One year after granting the stay of execution, Judge Seay granted Williamson’s habeas petition and ordered a new trial. Several bases for the decision were cited, but the most important were the ineffectiveness of Williamson’s trial attorney, admission of the hair sample analysis, denial of the defense request for its own hair sample expert, and failure of the trial court to look into Williamson’s mental competency. The state appealed, and the order for retrial was upheld.

At retrial, a competency hearing was conducted, and Williamson was found incompetent to stand trial. The defense knew that Williamson might well become competent with the assistance of medication, so it prepared for a new trial. It persuaded Barry Scheck’s Innocence Project to take on the case because it concluded that much forensic evidence in the case had not been properly analyzed. In early 1999, the semen found on Debbie Carter and at the crime scene was subjected to the latest DNA technology. That analysis excluded both Williamson and Fritz as sources of the semen. The prosecution still resisted a motion to dismiss, however, and insisted that the hair samples be analyzed also. When that DNA analysis also failed to match Williamson and Fritz, the prosecution finally agreed to dismiss the charges against both, and they were released.

In an interesting post-script, the DNA analyses suggested that the semen found in Debbie Carter’s vagina was that of Glen Gore, who was in prison for another offense.

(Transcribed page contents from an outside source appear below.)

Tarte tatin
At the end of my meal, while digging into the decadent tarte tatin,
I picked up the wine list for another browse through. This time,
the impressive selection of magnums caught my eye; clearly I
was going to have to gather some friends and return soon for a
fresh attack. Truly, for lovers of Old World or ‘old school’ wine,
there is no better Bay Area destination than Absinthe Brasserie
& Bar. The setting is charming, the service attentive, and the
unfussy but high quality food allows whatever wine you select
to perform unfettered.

When he heard from national reporters that they wanted to talk with him, he surmised that he was now a suspect in the Carter murder. (Two of Williamson’s attorneys had questioned Gore, suggesting that they thought he might have killed Debbie Carter). However, prison authorities had not been informed of this, so they did not remove him from an out-of-prison work detail to which he was assigned. The day after hearing from the reporters, Gore simply walked away from his work [*608] site. Six days later he turned himself in. Four years later he was convicted of Debbie Carter’s murder and awarded a death sentence (later reduced to life imprisonment as a result of appellate proceedings).

John Grisham is both a storyteller and a lawyer. However, it is the storyteller that dominates this book. That makes the book very readable, but it detracts from the usefulness of the book as a pedagogical tool. The book has no footnotes (or index, for that matter), and Grisham seldom tells us the source of his information. For example, the story about the police officer who told a witness that he “might get lead poisoning if his memory did not improve,” reflects very badly on the police. However, the reader does not know why Grisham thinks this incident occurred, so it is very difficult for the reader to assess the reliability of the story. (Presumably the witness in question was the source, but Grisham simply does not share that information with the reader). Sometimes Grisham points to damning information that seems to reflect negatively on someone involved in the case, but his description of the information leaves the reader uncertain as to who knew what and when. For example, he is very critical of the police failure to investigate Glen Gore as a suspect. As described earlier, there was a lot of information pointing to Gore, but Grisham never makes it clear how much of that information was actually known to the police or when it was known to them. In addition, Grisham sometimes refers to cases or studies without providing cites to them. For all these reasons, THE INNOCENT MAN would be of questionable utility in a course on the judicial process, criminal procedure, or wrongful convictions.

BRADY v. MARYLAND, 373 U.S. 83 (1963).